A Justiça paulista deu início nesta terça-feira (24/2) às chamadas audiências de custódia, iniciativa que fixa prazo de 24 horas para o juiz receber presos em flagrante e avaliar se a medida é realmente necessária. O projeto pilotocomeçou no Fórum Ministro Mário Guimarães, no bairro paulistano da Barra Funda, com presos encaminhados por duas delegacias seccionais. Nas 25 audiências promovidas, 17 pessoas foram liberadas.
O modelo foi desenvolvido pelo Conselho Nacional de Justiça, em parceria com o Tribunal de Justiça de São Paulo e o Ministério da Justiça, mesmo com resistência do Ministério Público estadual. O órgão, que é obrigado a deslocar promotores em todas as audiências, recusou-se a assinar o termo de cooperação entre o Judiciário e o Executivo sobre o tema. O procurador-geral de Justiça Márcio Elias Rosa não compareceu ao lançamento.
A revista Consultor Jurídico apurou que Elias Rosa e o procurador-geral da República, Rodrigo Janot, estudam entrar com medidas judiciais contra as audiências de custódia. A Associação dos Delegados de Polícia do Brasil (Adepol) já foi ao Supremo Tribunal Federal, argumentando que o TJ-SP não tem competência para editar norma obrigando que a autoridade policial apresente o preso no prazo determinado.
A ideia do projeto é que, nessas 24 horas, o juiz entreviste o preso e ouça manifestações do seu defensor e do MP. A Defensoria Pública deve atuar na grande maioria dos casos — nesta terça, só um preso contou com advogado.
A instituição é favorável à nova iniciativa. Defensores apontam que o Brasil já havia se comprometido em tratados internacionais a evitar que o preso demore a ser ouvido. Além disso, entendem que o contato entre o preso e o juiz torna o processo “mais vivo”, permitindo a análise de informações e a apuração de problemas, como acusações de tortura.
Já o MP avalia que reunir tantos representantes com o juiz transforma um momento pré-processual em uma fase de prova. Um representante do órgão afirma que a polícia já era obrigada a informar prisões em flagrante em 24 horas, e a validade dessas medidas já era analisada por todos os órgãos nos gabinetes, sem a obrigação do encontro pessoal.
Processo acelerado
O presidente do TJ-SP, desembargador José Renato Nalini, defendeu no lançamento a importância da medida como valorização dos direitos fundamentais. “Vamos valorizar a liberdade, mas com Justiça.
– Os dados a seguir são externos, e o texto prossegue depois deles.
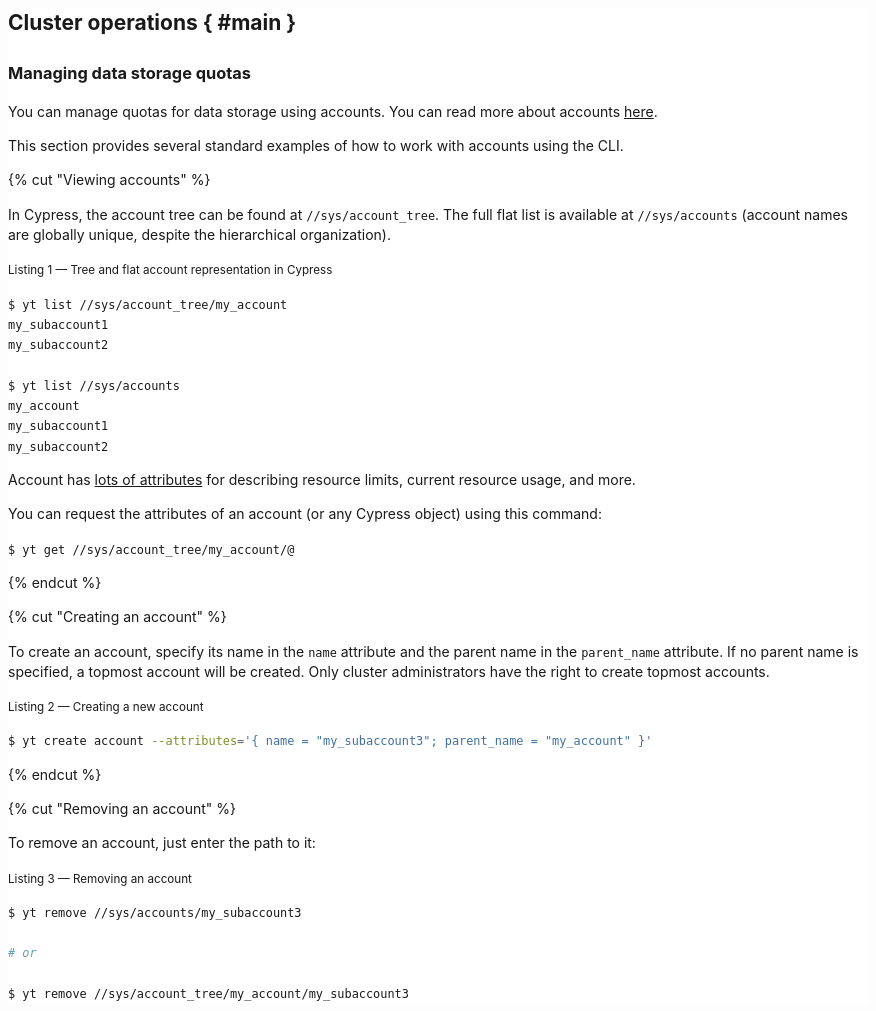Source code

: ## Cluster operations { #main }

### Managing data storage quotas

You can manage quotas for data storage using accounts. You can read more about accounts [here](../../user-guide/storage/accounts.md).

This section provides several standard examples of how to work with accounts using the CLI.

{% cut "Viewing accounts" %}

In Cypress, the account tree can be found at `//sys/account_tree`. The full flat list is available at `//sys/accounts` (account names are globally unique, despite the hierarchical organization).

<small>Listing 1 — Tree and flat account representation in Cypress</small>

```bash
$ yt list //sys/account_tree/my_account
my_subaccount1
my_subaccount2

$ yt list //sys/accounts
my_account
my_subaccount1
my_subaccount2
```

Account has [lots of attributes](../../user-guide/storage/accounts.md#account_attributes) for describing resource limits, current resource usage, and more.

You can request the attributes of an account (or any Cypress object) using this command:
```
$ yt get //sys/account_tree/my_account/@
```

{% endcut %}

{% cut "Creating an account" %}

To create an account, specify its name in the `name` attribute and the parent name in the `parent_name` attribute. If no parent name is specified, a topmost account will be created. Only cluster administrators have the right to create topmost accounts.

<small>Listing 2 — Creating a new account</small>

```bash
$ yt create account --attributes='{ name = "my_subaccount3"; parent_name = "my_account" }'
```

{% endcut %}

{% cut "Removing an account" %}

To remove an account, just enter the path to it:

<small>Listing 3 — Removing an account</small>

```bash
$ yt remove //sys/accounts/my_subaccount3

# or

$ yt remove //sys/account_tree/my_account/my_subaccount3
```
Os juízes não irão mudar a forma da análise, mas sim acelerar a sentença”, declarou.
Para o secretário estadual da Segurança Pública, Alexandre de Moraes, “esta é uma inovação para garantir os direitos constitucionais e otimizar a análise dos casos pelo juiz”. “Isso não significa que vamos prender ou soltar mais, mas sim acelerar o processo”, disse ele. Também estiveram presentes defensores públicos que atuam no fórum criminal.
Dentro da audiência
Enquanto, pela manhã, havia circulação de pessoas e câmeras por todos os lados, no período da tarde as salas de audiências estavam mais tranquilas. AConJur acompanhou o caso de um suspeito de tráfico de drogas, em uma das seis salas localizadas nos fundos do último andar do fórum. Servidores não sabiam informar se o público externo poderia participar, mas a juíza responsável pelo caso autorizou a entrada das quatro pessoas que bateram à porta.
Negro e com 29 anos, o homem chegou algemado e ficou numa cadeira, entre um defensor público e uma promotora de Justiça e à frente de um policial militar. A juíza disse que o preso poderia ficar em silêncio, mas ele concordou em falar. O homem foi questionado se já tinha passagem na polícia, se toma alguma medicação, onde mora, se é casado e tem filhos, por exemplo. No final, a magistrada atendeu solicitação do MP e converteu a prisão em flagrante em preventiva, pois o homem já tinha duas condenações anteriores e poderia trazer risco à ordem pública.
A audiência durou 30 minutos e foi gravada em vídeo. O homem foi ouvido em menos de dez, e boa parte do tempo restante foi gasto com problemas de quem ainda está se adaptando, como uma impressora sem configuração que impediu a impressão de documentos.
No total, foram destacados dez juízes do Departamento de Inquéritos Policiais e Polícia Judiciária (Dipo) e dois promotores para atuar nas audiências de custódia, enquanto a Defensoria separou sete defensores por dia para trabalhar especificamente com esses casos.
O CNJ divulgou que o horário de funcionamento será de 9 às 19 horas, de segunda a sexta-feira. Ao menos na estreia, servidores informaram que a polícia poderia entrar no fórum até as 16h30. Meia hora antes, porém, já foi avisado que as audiências do dia haviam terminado.
Revista Consultor Jurídico, 24 de fevereiro de 2015.